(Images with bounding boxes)
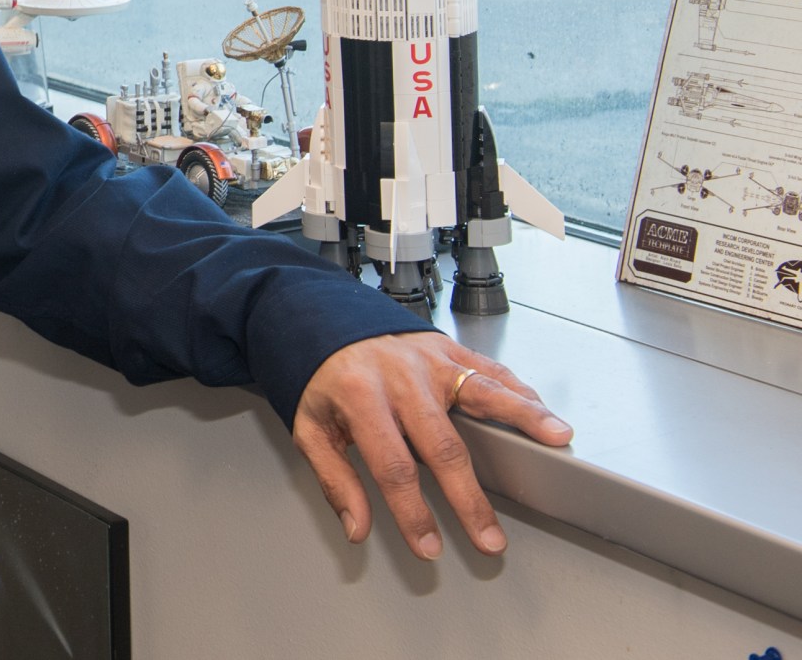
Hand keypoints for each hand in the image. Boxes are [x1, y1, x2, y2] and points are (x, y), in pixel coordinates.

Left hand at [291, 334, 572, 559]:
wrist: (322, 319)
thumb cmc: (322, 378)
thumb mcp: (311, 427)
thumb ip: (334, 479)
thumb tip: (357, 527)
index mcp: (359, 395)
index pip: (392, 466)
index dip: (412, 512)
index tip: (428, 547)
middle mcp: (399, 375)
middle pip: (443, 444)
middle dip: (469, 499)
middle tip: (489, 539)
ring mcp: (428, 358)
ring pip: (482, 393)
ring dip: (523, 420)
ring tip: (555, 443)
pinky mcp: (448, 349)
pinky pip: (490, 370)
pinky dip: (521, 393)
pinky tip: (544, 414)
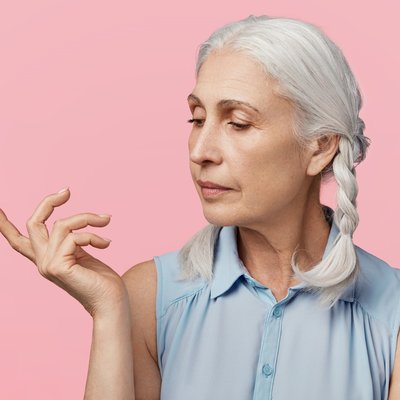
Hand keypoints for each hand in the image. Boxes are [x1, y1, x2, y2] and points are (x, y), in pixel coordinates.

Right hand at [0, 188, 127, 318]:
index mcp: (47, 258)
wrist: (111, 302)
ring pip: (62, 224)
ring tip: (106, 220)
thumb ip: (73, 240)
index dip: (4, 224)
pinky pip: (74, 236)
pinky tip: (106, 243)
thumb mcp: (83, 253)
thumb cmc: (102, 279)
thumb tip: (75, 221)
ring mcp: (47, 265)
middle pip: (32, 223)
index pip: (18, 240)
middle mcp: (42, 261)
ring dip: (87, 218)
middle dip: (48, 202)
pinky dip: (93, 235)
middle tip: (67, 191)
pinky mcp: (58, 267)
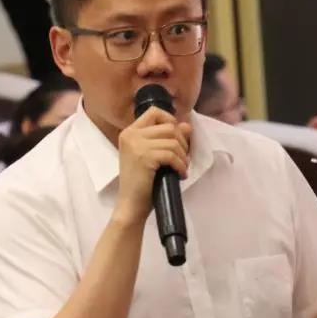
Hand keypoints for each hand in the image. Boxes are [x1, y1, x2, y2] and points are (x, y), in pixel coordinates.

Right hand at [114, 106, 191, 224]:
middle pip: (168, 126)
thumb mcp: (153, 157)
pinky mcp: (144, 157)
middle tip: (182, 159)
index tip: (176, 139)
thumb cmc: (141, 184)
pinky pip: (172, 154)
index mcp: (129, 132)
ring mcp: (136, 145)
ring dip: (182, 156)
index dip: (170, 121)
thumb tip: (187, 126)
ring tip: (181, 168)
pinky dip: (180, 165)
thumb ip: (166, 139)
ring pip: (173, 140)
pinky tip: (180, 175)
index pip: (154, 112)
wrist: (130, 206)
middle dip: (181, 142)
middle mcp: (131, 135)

THE PROBLEM
Reproduce, word for word, every line from the start of the records down to and including the line with "thumb tip: (187, 126)"; skip the pictures.

RESULT BELOW
Hand keypoints for each hand in the image. Boxes are [x1, y1, x2, y2] and points are (x, y), in pixel coordinates.

Left hand at [291, 334, 572, 559]:
wrist: (322, 319)
thumb cmc: (322, 378)
thumb mcp: (311, 427)
thumb ip: (334, 479)
thumb tip: (357, 527)
index mcp: (359, 395)
index pip: (392, 466)
index dip: (412, 512)
index tip: (428, 547)
middle mcp: (399, 375)
middle pip: (443, 444)
middle dip: (469, 499)
middle tip: (489, 539)
ring mcp: (428, 358)
ring pip: (482, 393)
ring dip: (523, 420)
ring tip: (555, 443)
pinky mcp: (448, 349)
pinky pip: (490, 370)
pinky dip: (521, 393)
pinky tip: (544, 414)
Hand keypoints for each hand in the image. Boxes are [x1, y1, x2, y2] and points are (x, y), in pixel coordinates.

Right hand at [0, 188, 127, 318]:
index mcp: (47, 258)
wrist: (111, 302)
ring pip: (62, 224)
ring tip: (106, 220)
thumb ip: (73, 240)
index dip: (4, 224)
pinky pip: (74, 236)
pinky tip: (106, 243)
thumb mcp: (83, 253)
thumb cmc: (102, 279)
thumb tip: (75, 221)
ring mcp: (47, 265)
middle pip: (32, 223)
index pip: (18, 240)
middle mcp: (42, 261)
ring dip: (87, 218)
middle dip: (48, 202)
pinky dip: (93, 235)
middle tip: (67, 191)
pinky mcp: (58, 267)
Hand keypoints for each hand in the image. Boxes are [x1, y1, x2, y2] and points are (x, y), in pixel coordinates.

Right hand at [114, 106, 191, 224]:
middle pip: (168, 126)
thumb mcp: (153, 157)
pinky mcp: (144, 157)
middle tip: (182, 159)
index tip: (176, 139)
thumb cmc: (141, 184)
pinky pip: (172, 154)
index mcp: (129, 132)
ring mcp: (136, 145)
ring dip: (182, 156)
index dip: (170, 121)
thumb tip: (187, 126)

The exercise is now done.